Once a darling of Wall Street and the dominant player in China’s e-commerce industry, the tech giant’s growth has slowed amid a weakening Chinese economy and subdued consumer sentiment. Intensifying competition from homegrown upstarts such as PDD Holdings ’ Pinduoduo e-commerce platform and ByteDance’s short-video app Douyin has also pressured Alibaba’s growth momentum.
“Only with competition can we become stronger and allow the industry to remain healthy,” Ma said.
The letter came after Alibaba recently completed a three-year regulatory process in China.
Chinese regulators said in late August that they have completed their monitoring and evaluation of Alibaba after the company was penalized over monopolistic practices in 2021. Over the past three years, the company has been required to submit self-evaluation compliance reports to market regulators.
Ma reiterated Alibaba’s ambition of being a company that can last 102 years. He urged Alibaba’s employees to not flounder in the midst of challenges and competition.
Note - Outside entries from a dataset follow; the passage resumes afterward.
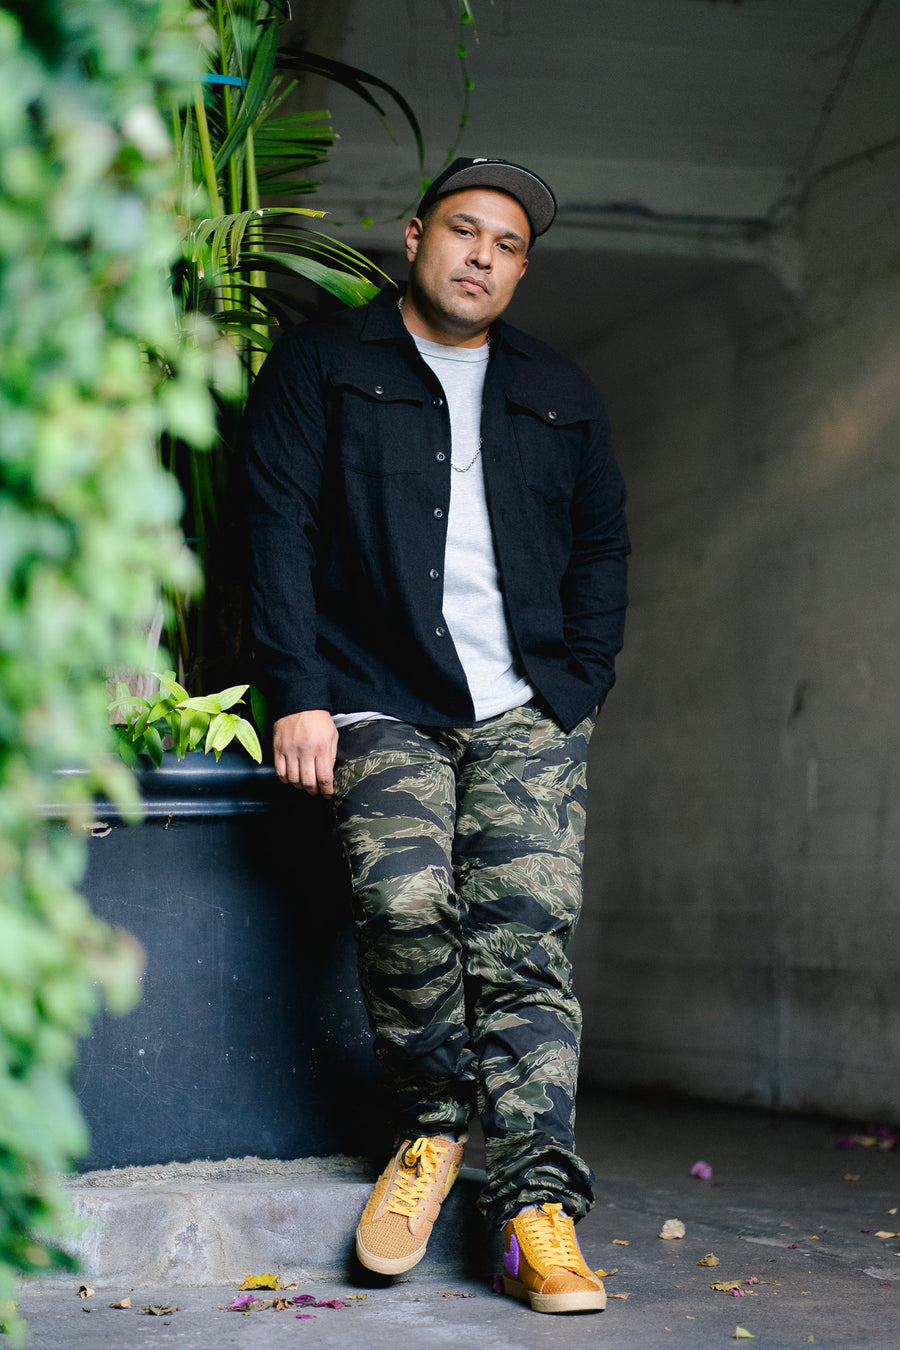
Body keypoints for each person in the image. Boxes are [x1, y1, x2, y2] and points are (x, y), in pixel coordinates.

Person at [244, 157, 629, 1315]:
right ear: (415, 237)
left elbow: (602, 547)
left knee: (526, 946)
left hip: (525, 708)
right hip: (375, 693)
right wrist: (295, 691)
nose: (484, 258)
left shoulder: (559, 390)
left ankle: (535, 1211)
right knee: (407, 903)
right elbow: (274, 527)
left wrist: (582, 681)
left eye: (509, 246)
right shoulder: (325, 366)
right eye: (466, 231)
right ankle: (433, 1128)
“The reason we’re Alibaba is because we have idealistic beliefs, we trust the future, believe in the market. We believe that only a company that can create real value for society can keep operating for 102 years,” he said.
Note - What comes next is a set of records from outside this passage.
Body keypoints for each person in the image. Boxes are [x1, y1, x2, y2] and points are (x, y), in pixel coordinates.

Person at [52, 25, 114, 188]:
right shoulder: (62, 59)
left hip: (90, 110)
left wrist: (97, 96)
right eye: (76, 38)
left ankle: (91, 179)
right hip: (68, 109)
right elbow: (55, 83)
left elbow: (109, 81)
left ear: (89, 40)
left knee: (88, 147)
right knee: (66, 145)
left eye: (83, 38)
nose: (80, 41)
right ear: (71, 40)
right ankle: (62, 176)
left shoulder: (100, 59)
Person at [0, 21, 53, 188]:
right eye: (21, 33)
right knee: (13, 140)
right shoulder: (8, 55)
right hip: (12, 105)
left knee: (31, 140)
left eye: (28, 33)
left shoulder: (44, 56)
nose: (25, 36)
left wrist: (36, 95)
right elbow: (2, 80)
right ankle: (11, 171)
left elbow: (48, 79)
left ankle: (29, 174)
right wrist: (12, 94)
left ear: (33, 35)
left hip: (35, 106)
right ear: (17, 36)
Ma himself has kept a low profile since late 2020 when financial affiliate Ant Group called off initial public offerings in Hong Kong and Shanghai that had been on track to raise more than $34 billion.
In a separate internal letter in April, he praised Alibaba’s leadership and its restructuring efforts after the company split the group into six independently run companies.
Alibaba recently completed the conversion of its Hong Kong secondary listing into a primary listing, and on Tuesday was added to a scheme allowing investors in mainland China to trade Hong Kong-listed shares.
Alibaba shares fell 1.2% to 80.60 Hong Kong dollars, or equivalent of US$10.34, by midday Wednesday, after rising 4.2% on Tuesday following the Stock Connect inclusion. The company’s shares are up 6.9% so far this year.